I guess it has become sort of like a skunk...you smell it long enough, and the impact goes away...


----------



## MyselfAgain (Apr 21, 2012)

The last few days have been tough. I've been sick for the first time since my ex left. More things to miss...when I was sick he took care of me for a change. I know someday someone else will too, so I'm not dwelling...just feeling it all.

I got close to someone new (emotionally, not physically) and it threw me for a loop this week. Didn't go looking, just happened. I have a ton of respect for this person, and now that he is beginning to date I know I need to take a step back so that he can move on and I won't get hurt. Problem is, I am seeing an old forgotten pattern emerging: once I have romantic feelings about someone (which doesn't happen all that often for me) I have a reeeeeally hard time letting go.

Goes back to childhood, of course...memories include crying whenever my parents would go on a trip and leave us at home with the babysitter. Just for a while after they left. My father says that I used to cry when he dropped me off at preschool, in the beginning, when I was 3. To this day I get teary eyed leaving people. My mother passed away 20 years ago, which didn't help me any as it just amped up my fear of abandonment.

Regardless of why, there it is. I have a major fear of abandonment. Funny enough, I didn't fall apart at all when my ex left. I mean I've been very sad and whatnot, obviously, but I have functioned well considering...didn't even take a day off work at the time, just kinda had a downer attitude for a while. That has passed.

Anyway, I guess my question today is: how do I get used to being close to new guys as they come and go in my life?

This seems to be only a guy issue, something that bothers me when I date someone for a matter of weeks or months and then have to let them go. I am not ready to date for real yet, but I am getting there, and I want to develop a healthier mindset first. How do I learn to let go when I have _feelings?_


----------



## 06Daddio08 (Jul 26, 2012)

You need to set yourself emotional boundaries my dear. It's not also just you, some guys will be a lot more forward than others and that's just who they are.

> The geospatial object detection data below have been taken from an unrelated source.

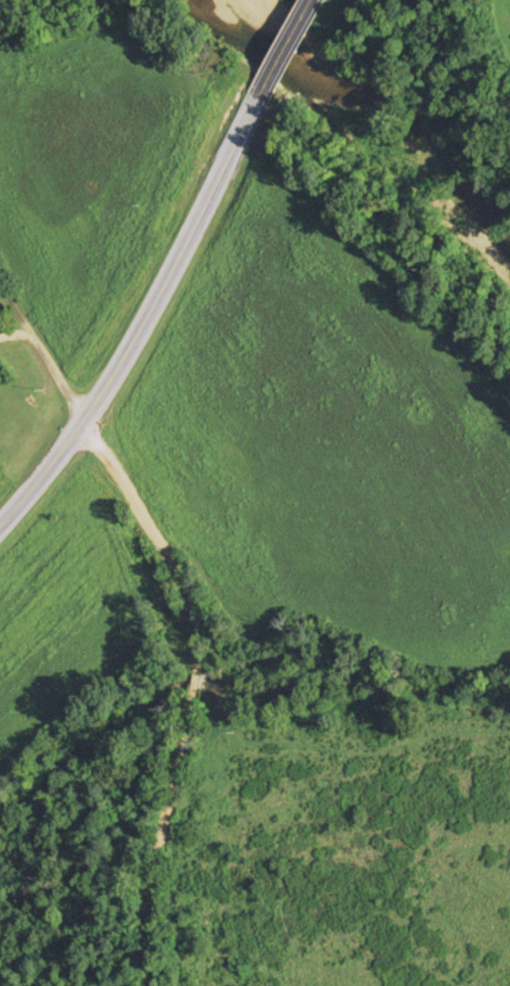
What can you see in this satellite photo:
river: (377, 101)
road: (171, 275)
road: (117, 466)
road: (142, 819)

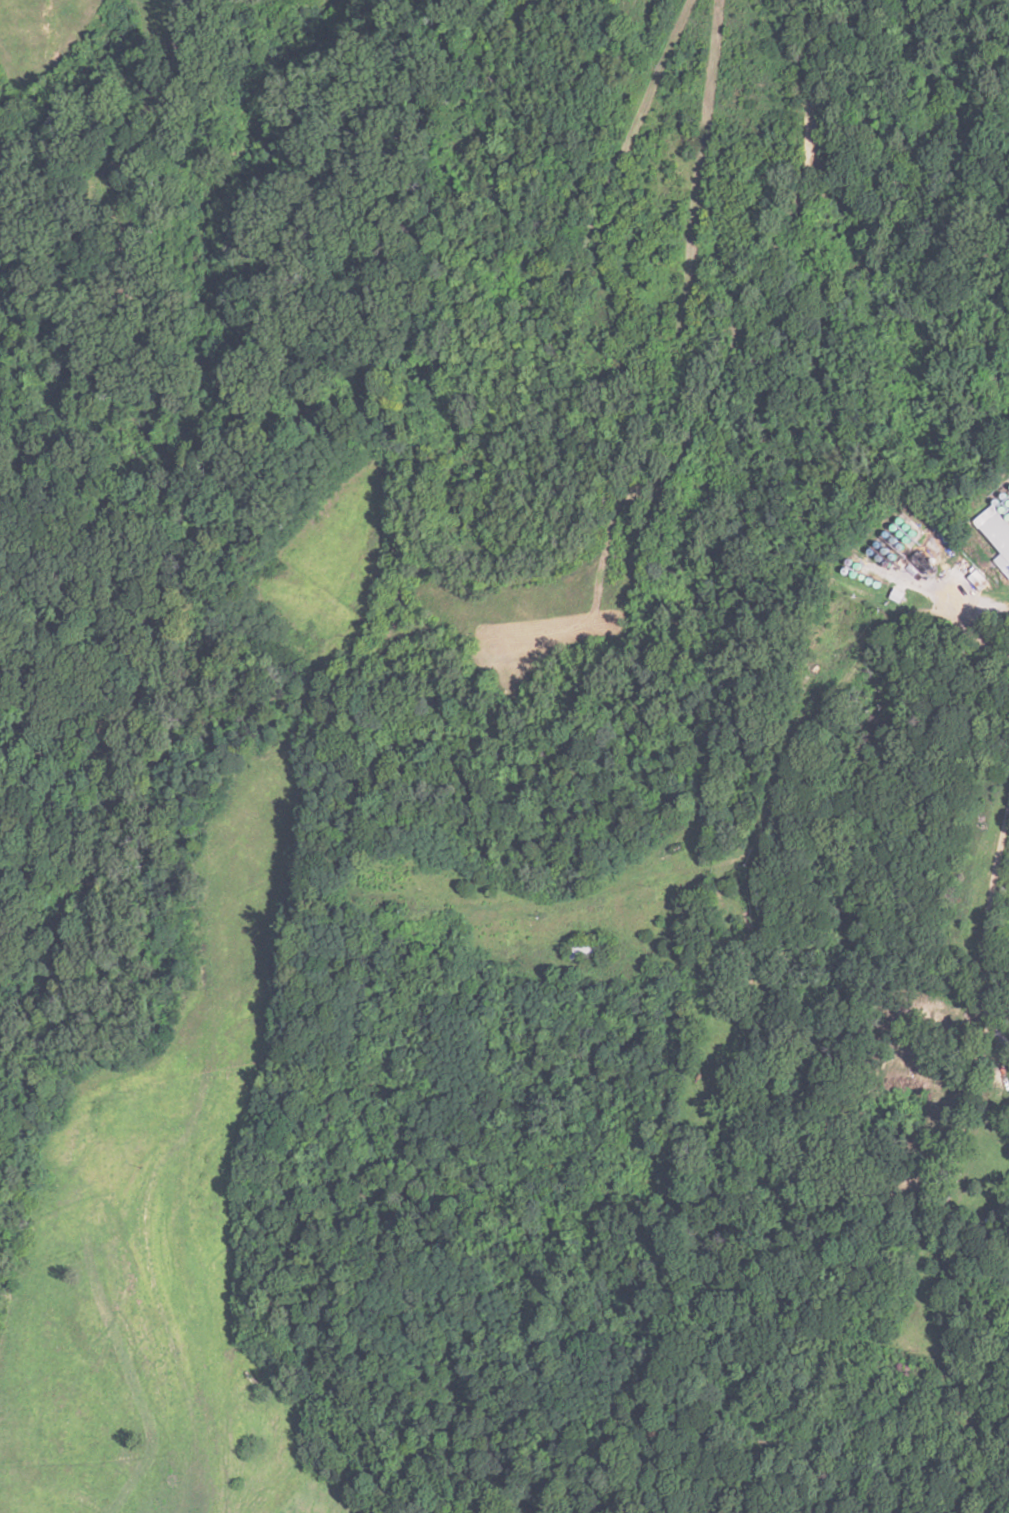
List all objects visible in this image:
building: (997, 533)
building: (978, 580)
road: (395, 878)
building: (591, 948)

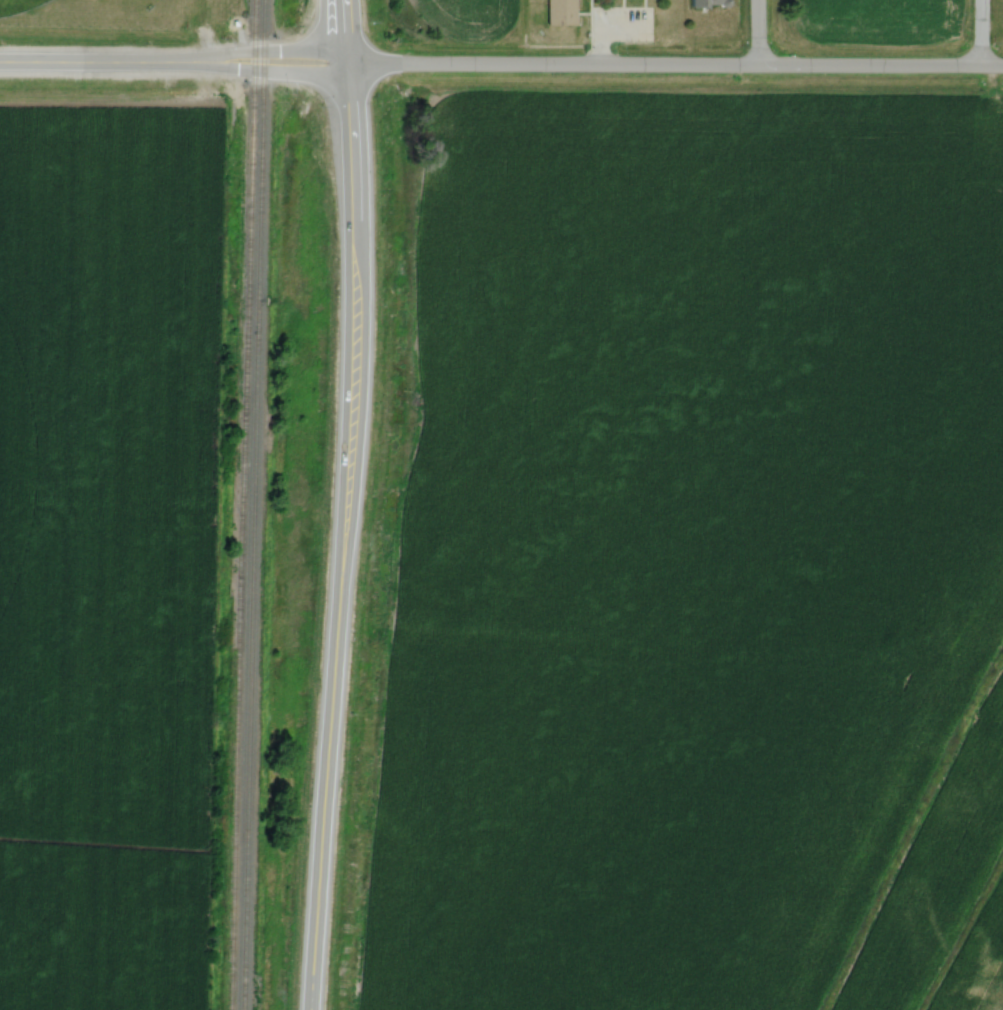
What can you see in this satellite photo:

Need to not get caught up and watch the attachments.

Plus, drink Baileys!
_Posted via Mobile Device_


----------



## MyselfAgain (Apr 21, 2012)

I hear what you're saying Up...just don't know HOW to not get attached when I get close to someone. If I got that, I wouldn't be having this problem!


----------



## 06Daddio08 (Jul 26, 2012)

Well we talk a lot and share a lot to each other. 

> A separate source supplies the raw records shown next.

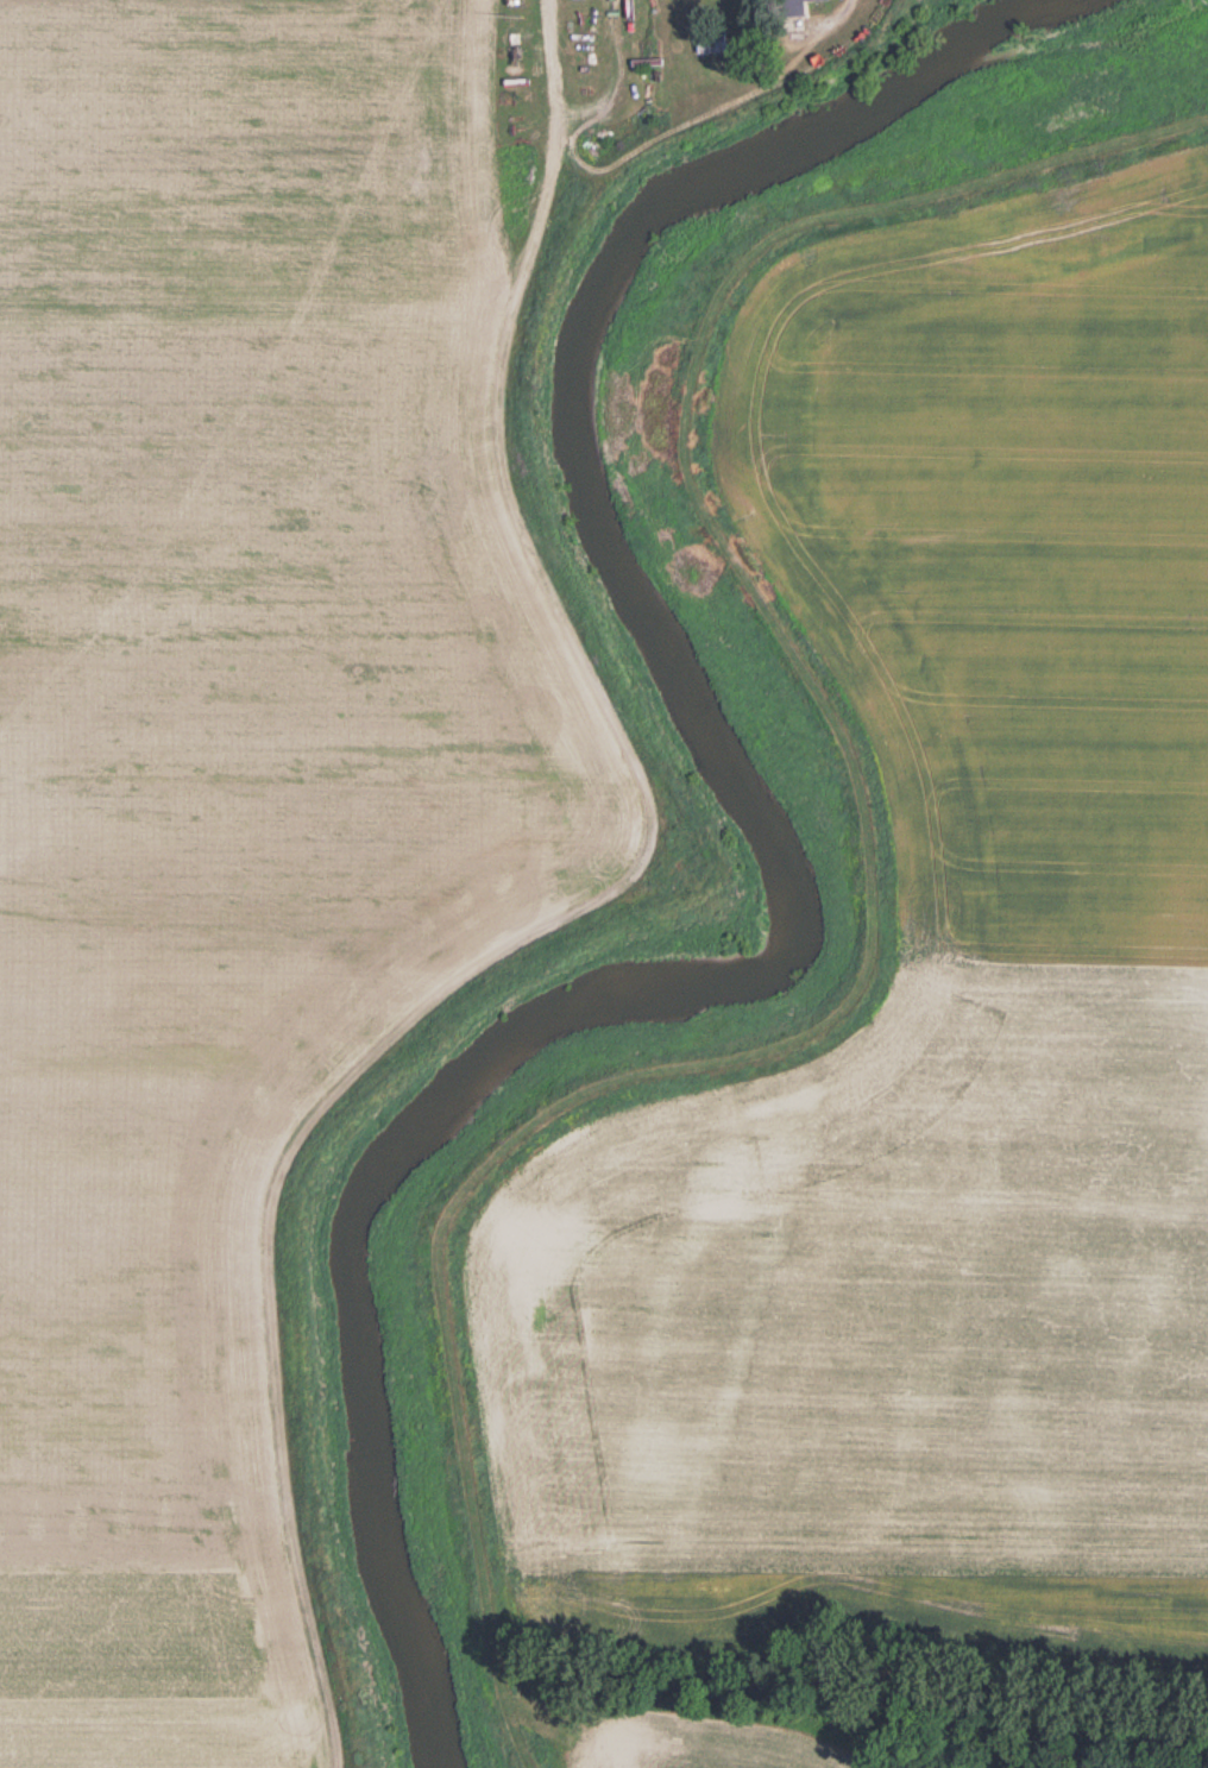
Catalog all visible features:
building: (813, 0)
building: (786, 8)
building: (701, 45)
river: (785, 874)
road: (576, 916)

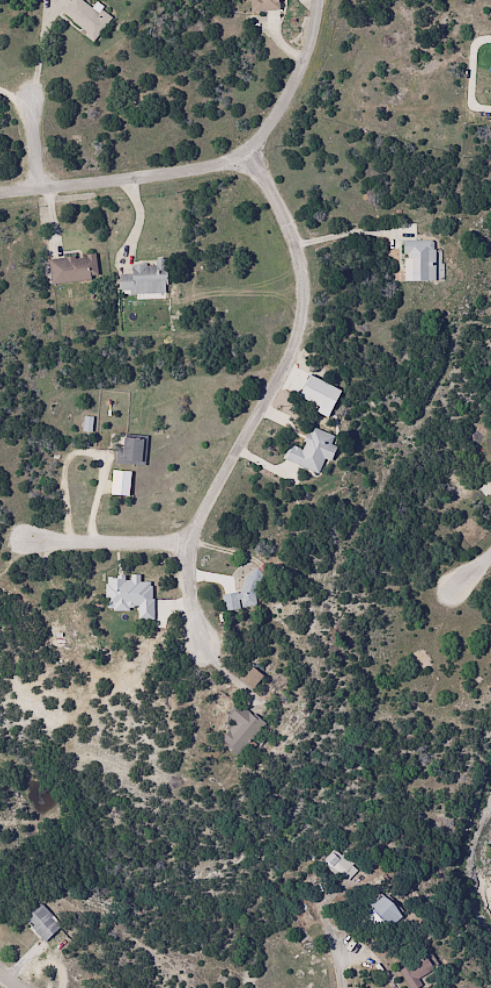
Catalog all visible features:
building: (265, 5)
building: (84, 17)
building: (489, 69)
building: (490, 109)
road: (33, 135)
road: (209, 165)
building: (418, 260)
building: (72, 269)
building: (144, 279)
road: (267, 401)
building: (131, 449)
building: (311, 450)
road: (106, 540)
road: (473, 574)
building: (244, 591)
building: (250, 676)
building: (241, 729)
building: (336, 863)
building: (384, 911)
building: (41, 922)
road: (365, 964)
building: (416, 972)
road: (13, 976)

You seem to be doing just fine.

Whys that?
_Posted via Mobile Device_


----------



## MyselfAgain (Apr 21, 2012)

Let me rephrase.

I get attached in situations where some kind of intimacy is involved. Romantic, sexual, etc. Not with every guy I get close to.


----------



## Dadwithtwolittlegirls (Jul 23, 2012)

Sex to me is very intimate. Since I've been married I don't think I could do the casual sex thing. 

Sex is that one bonding activity you can't get any closer to a person.


----------



## 06Daddio08 (Jul 26, 2012)

MyselfAgain said:


> Let me rephrase.
> 
> I get attached in situations where some kind of intimacy is involved. Romantic, sexual, etc. Not with every guy I get close to.

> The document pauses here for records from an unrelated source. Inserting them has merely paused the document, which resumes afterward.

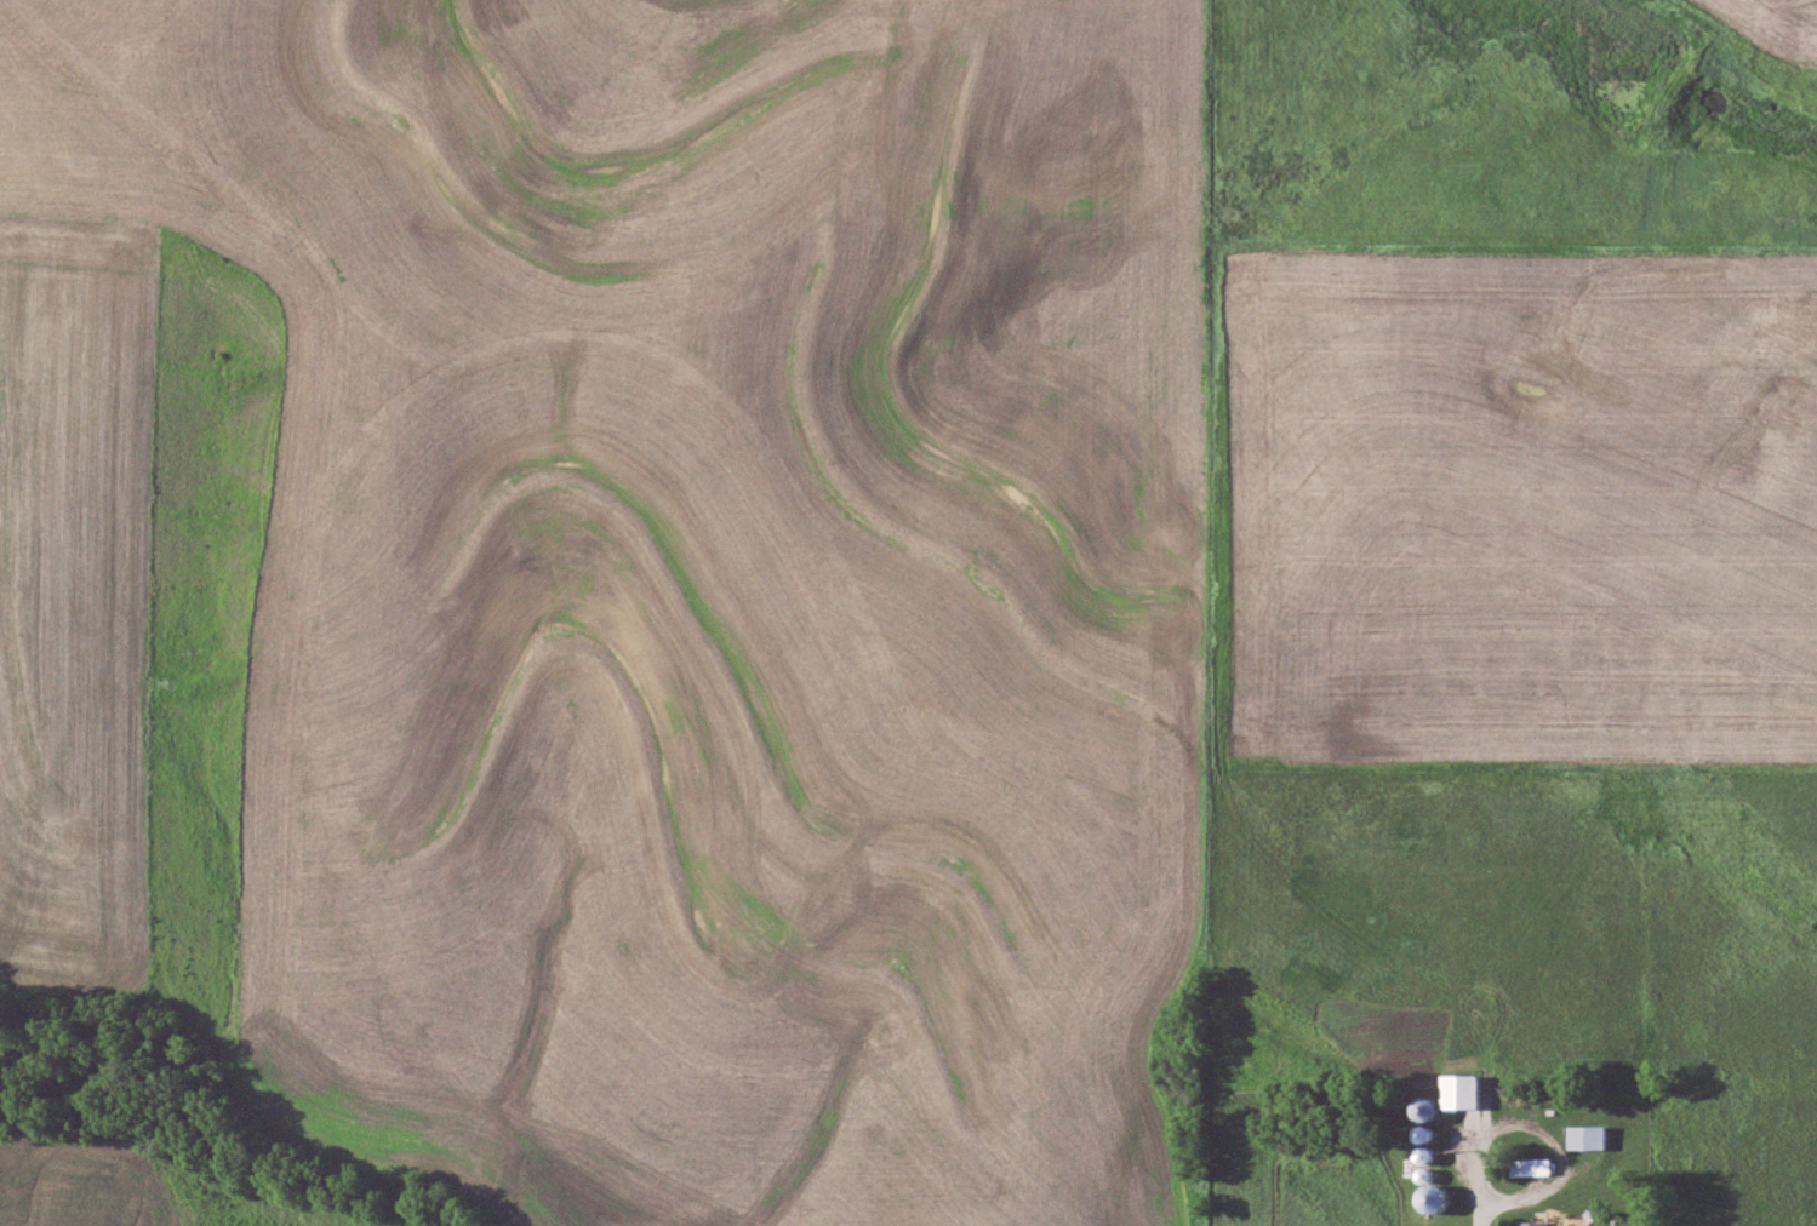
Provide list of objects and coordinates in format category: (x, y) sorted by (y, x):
building: (1452, 1093)
building: (1427, 1130)
building: (1585, 1134)
building: (1536, 1163)
road: (1513, 1193)
building: (1534, 1221)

That's where boundaries come in.

I have mine up for this sort of thing. I enjoy talking with you, value your opinion and could blab with you for hours if we had the time.

But, I just couldn't take it any further than that.

And, it has absolutely nothing to do with you.


----------



## samyeagar (May 14, 2012)

I wish I had an answer for you, or even a coping strategy. We haven't really had any issues either, though we have shared a lot. I have a lot of respect for you and your strength of character. I find you to be a very attractive woman emotionally, intellectually and physically, but I wouldn't...oh who am I kidding, I'd totally hit on you


----------



## 06Daddio08 (Jul 26, 2012)

Lol well ya, it's a different story in the flesh lol
_Posted via Mobile Device_


----------



## Frostflower (Jul 22, 2012)

samyeagar said:


> I wish I had an answer for you, or even a coping strategy. We haven't really had any issues either, though we have shared a lot. I have a lot of respect for you and your strength of character. I find you to be a very attractive woman emotionally, intellectually and physically, but I wouldn't...oh who am I kidding, I'd totally hit on you





UpnOver said:


> Lol well ya, it's a different story in the flesh lol
> _Posted via Mobile Device_


LOL! Thank you both for being honest. I was beginning to wonder about you!


----------



## MyselfAgain (Apr 21, 2012)

Sam, you are such a sweetheart! Thanks for the uplift, I needed that today.

Up, you have helped me through so many dark times. Don't ever change.

I like to think that in person I'd have to fight you two off with a stick....

But in all seriousness, I think I was getting too emotionally attached and have refocused my thoughts elsewhere. Going to use the opportunity with this guy to set some boundaries to protect my heart. I think that the physical distance definitely makes things seem better than they would be in person, and I think that I just chose not to see that because I was swept away by this person's amazing character.... Guess this is/was my emotional rebound relationship. Don't think I could handle a physical rebound. 
_Posted via Mobile Device_


----------



## 06Daddio08 (Jul 26, 2012)

MyselfAgain said:


> Sam, you are such a sweetheart! Thanks for the uplift, I needed that today.
> 
> Up, you have helped me through so many dark times. Don't ever change.
> 
> ...


If you'd be happy with peeling Sam off the ground once I'm done with em!

Hahaha. Just kiddin Sam. Nothin but love.


----------



## samyeagar (May 14, 2012)

MyselfAgain said:


> Sam, you are such a sweetheart! Thanks for the uplift, I needed that today.
> 
> Up, you have helped me through so many dark times. Don't ever change.
> 
> ...


Up maybe, but you wouldn't _want_ to fight me off


----------



## MyselfAgain (Apr 21, 2012)

Oooooh well played!
_Posted via Mobile Device_


----------